While many scholars have studied the ways in which the Internet and online social networks are shaping contemporary religious practices and how new information and communication technologies are supporting networked forms of religious activism, only a few have analyzed the relationships between religion and the use of the mobile phone in African countries. However, in Africa as elsewhere, mobile phones are influencing the everyday practices of religion in multiple ways that are not simply anecdotal but affect beliefs and behaviors and raise ethical concerns among believers. In some cases (e.g., divorce, Qur'an verses, ringtones, prayer disruption), religious authorities have been obliged to draw up rules and provide guidance to the faithful. This article seeks to identify the opportunities offered and the challenges posed to religion by the introduction of mobile phones in Niamey, the capital‐city of Niger Republic.

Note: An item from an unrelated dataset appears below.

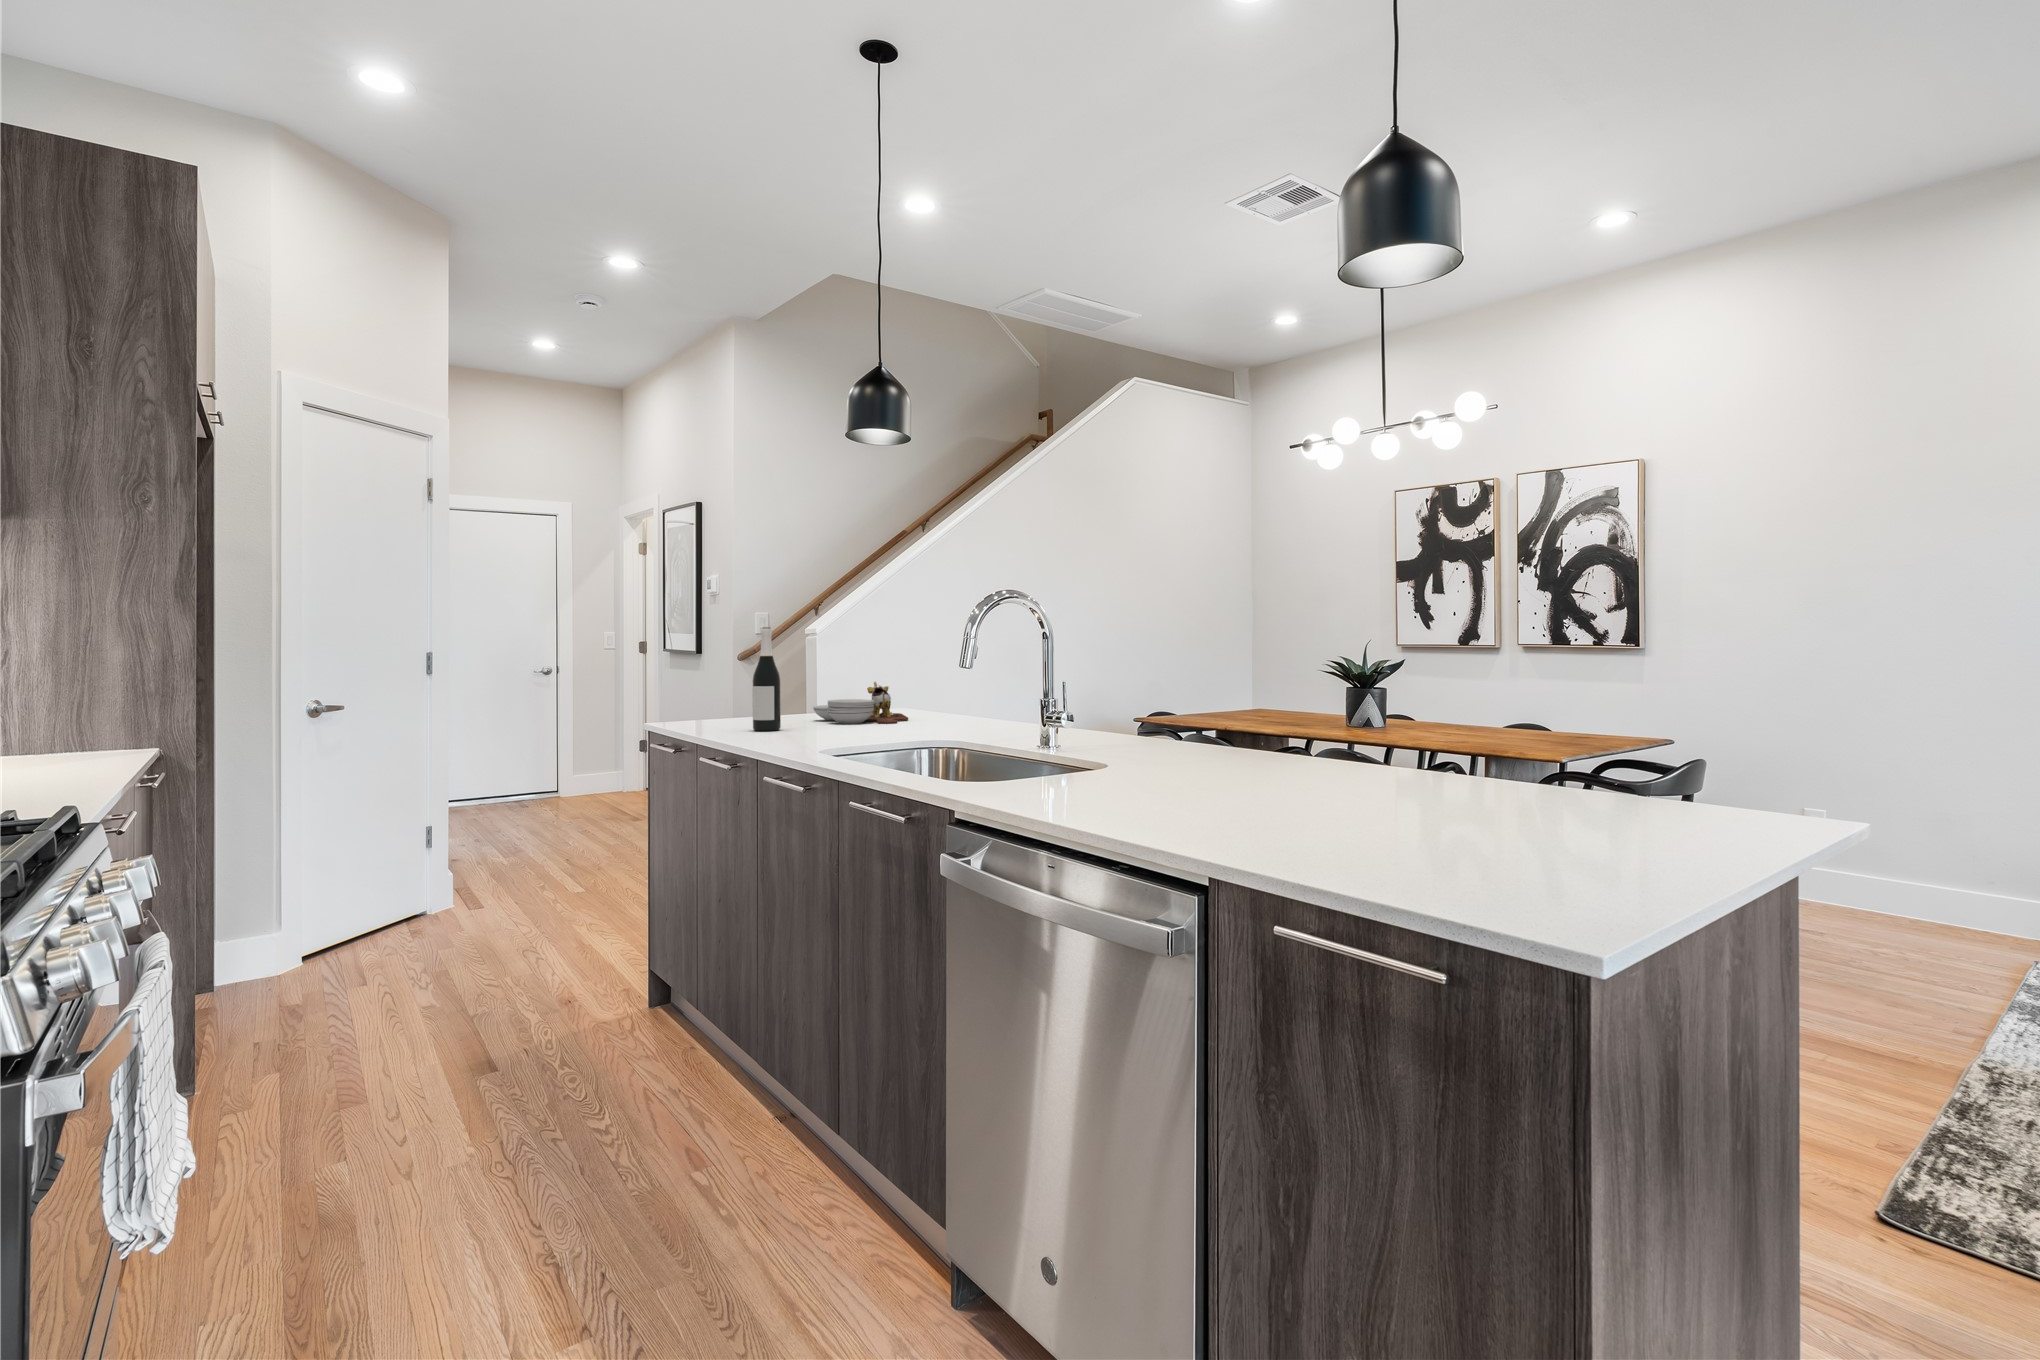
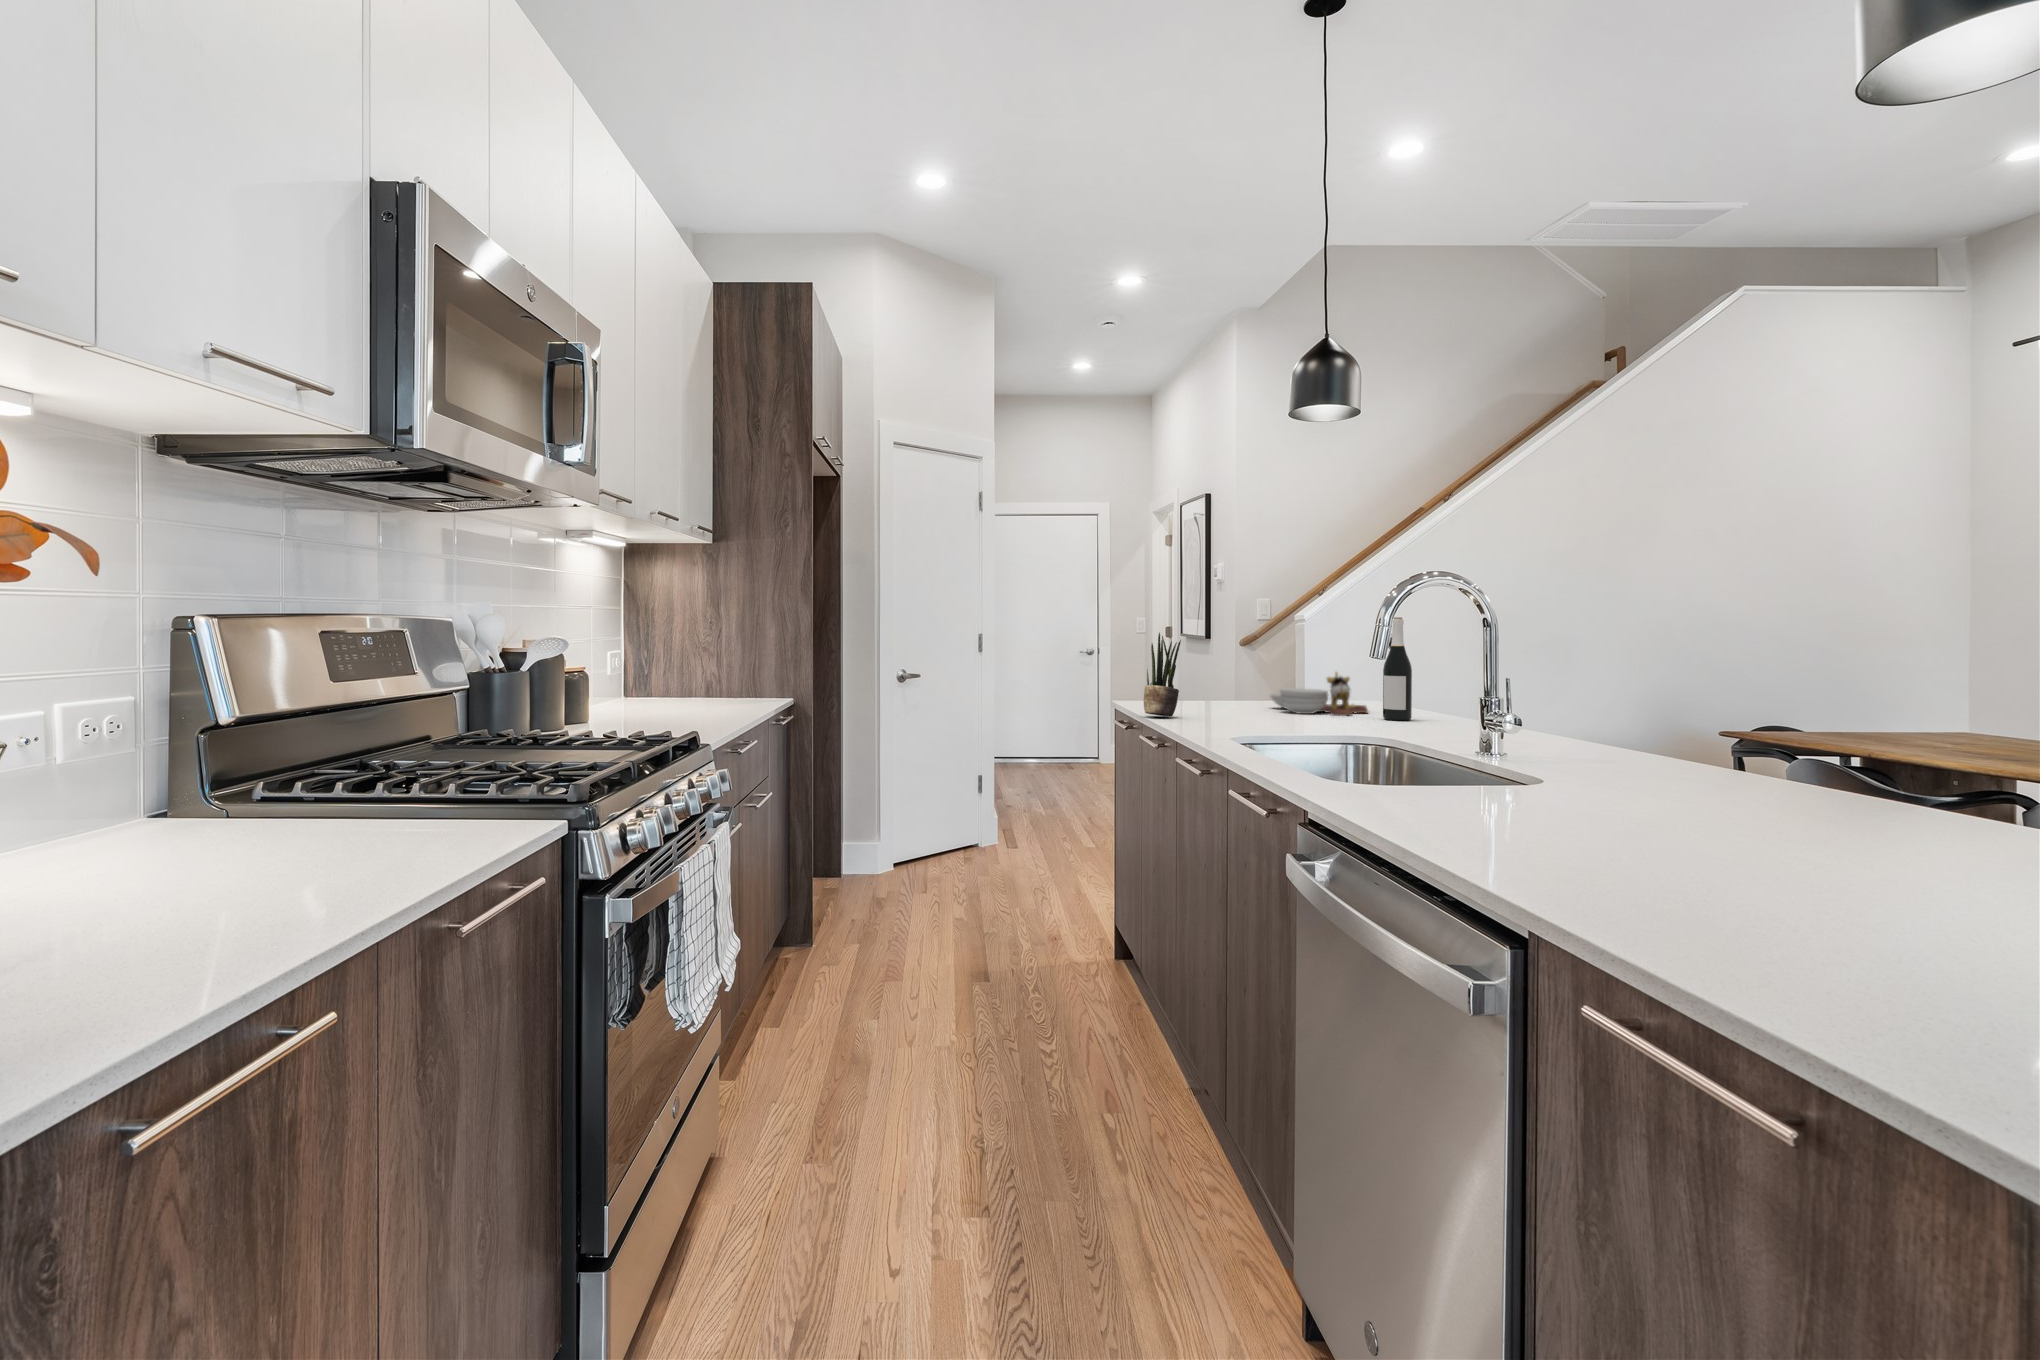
wine bottle: present [753,627,781,731] -> present [1383,617,1412,721]
potted plant: none [699,644,739,734] -> present [1144,633,1181,716]

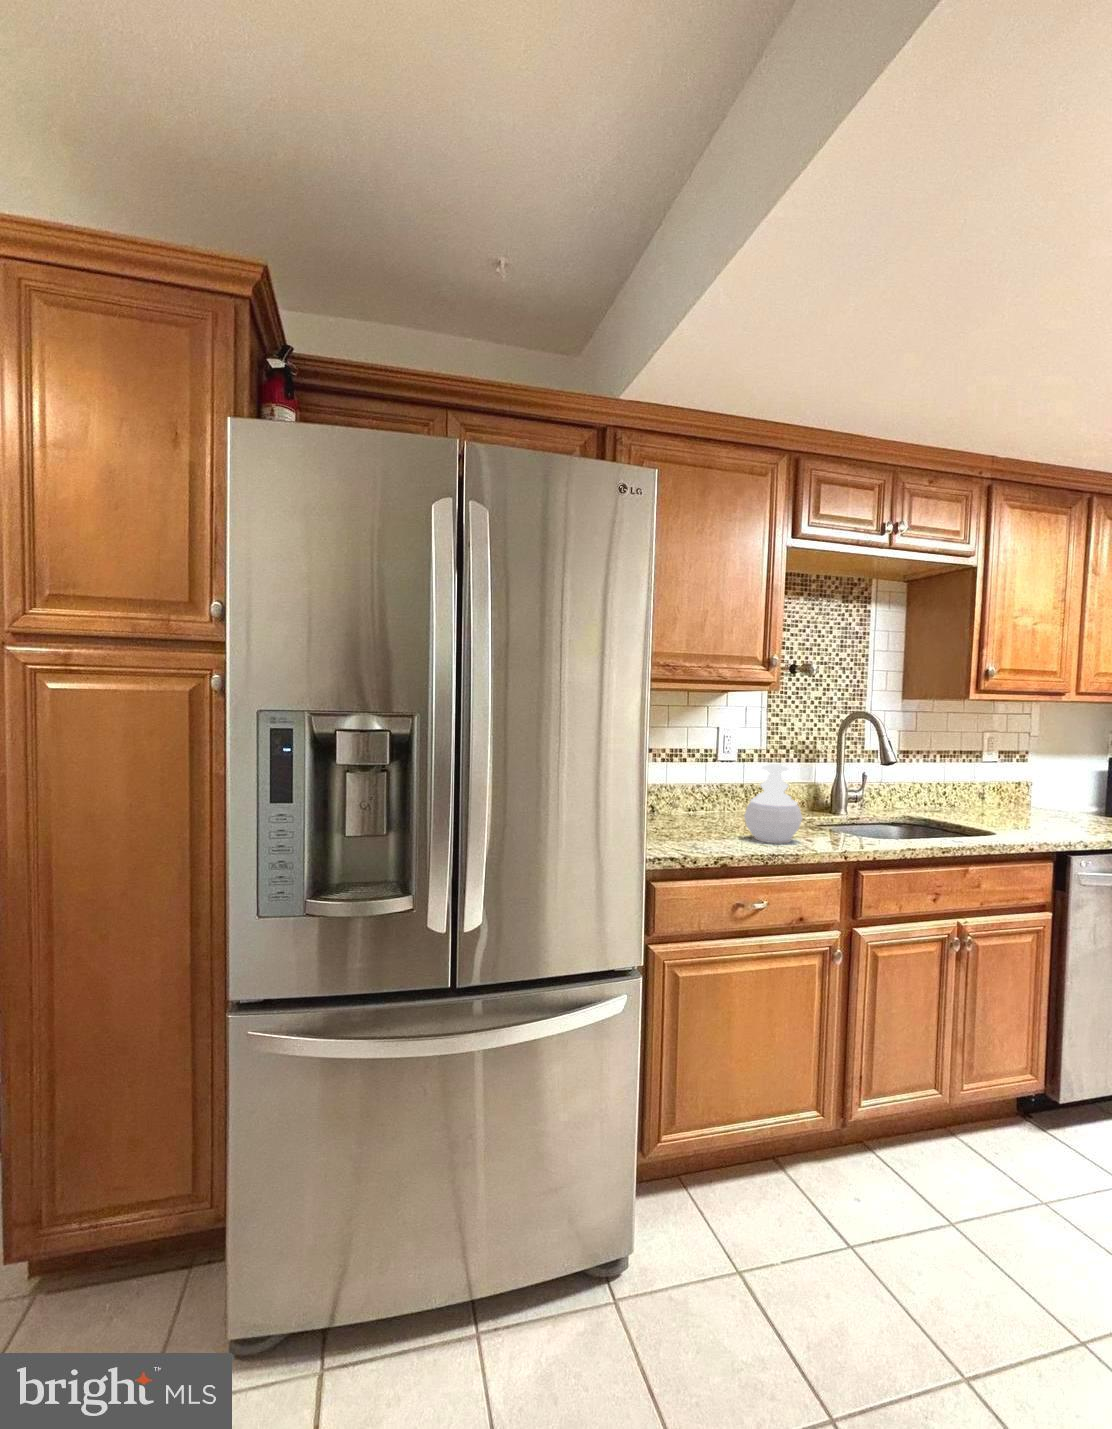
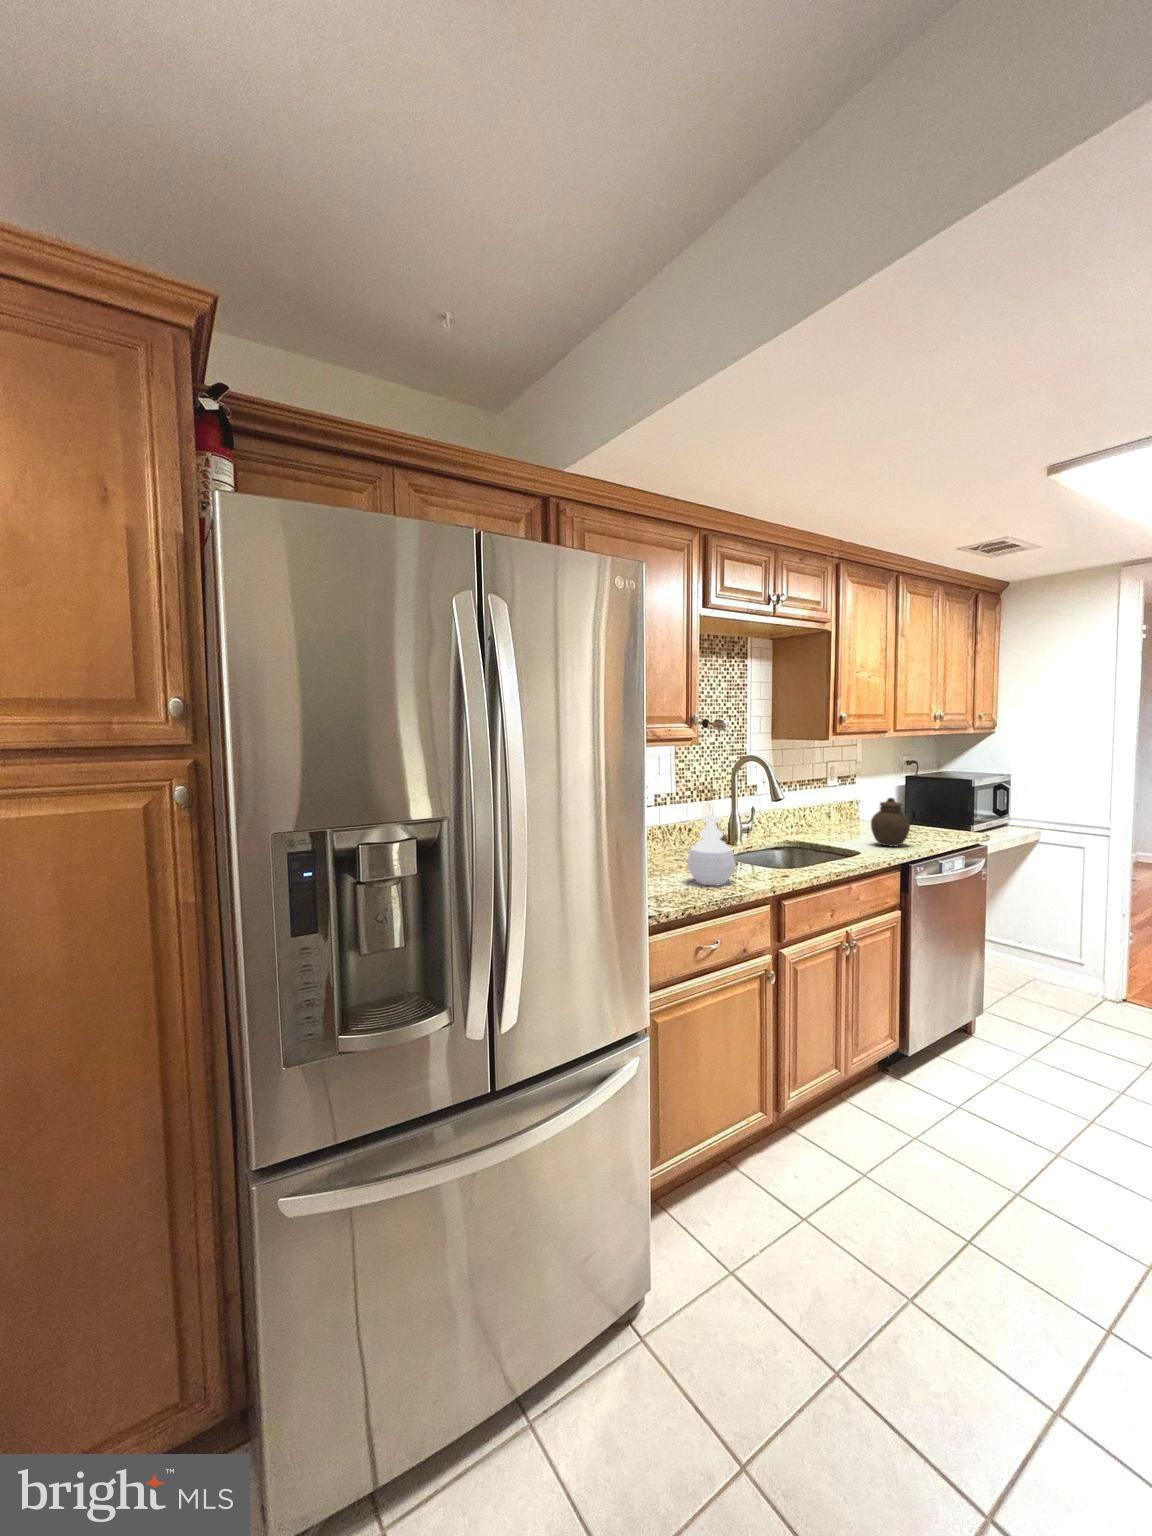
jar: none [1020,772,1076,833] -> present [871,798,910,847]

It specifically examines how believers are using this device to mobilize co‐religionists, to maintain religious ties and religious faith, as well as how they are coping with the challenges and seeking to resolve related issues. The article argues that the mobile phone is helping mediate in new ways and in a new context the religious norms and behaviors that have always guided Muslim communities. In other words, the advent of the mobile phone offers new opportunities but also poses new challenges to believers who strive to cope with this new phenomenon by inventing new ways to integrate the device into everyday practices. The article is based on semi‐structured interviews carried out in June, July, and August 2009 in Niger's capital city, Niamey, with ordinary Nigerien Muslims. It combines qualitative data obtained through interviews and observation with demographic statistics and survey results to describe the role the mobile phone plays in the current evolution of Islam in Niger.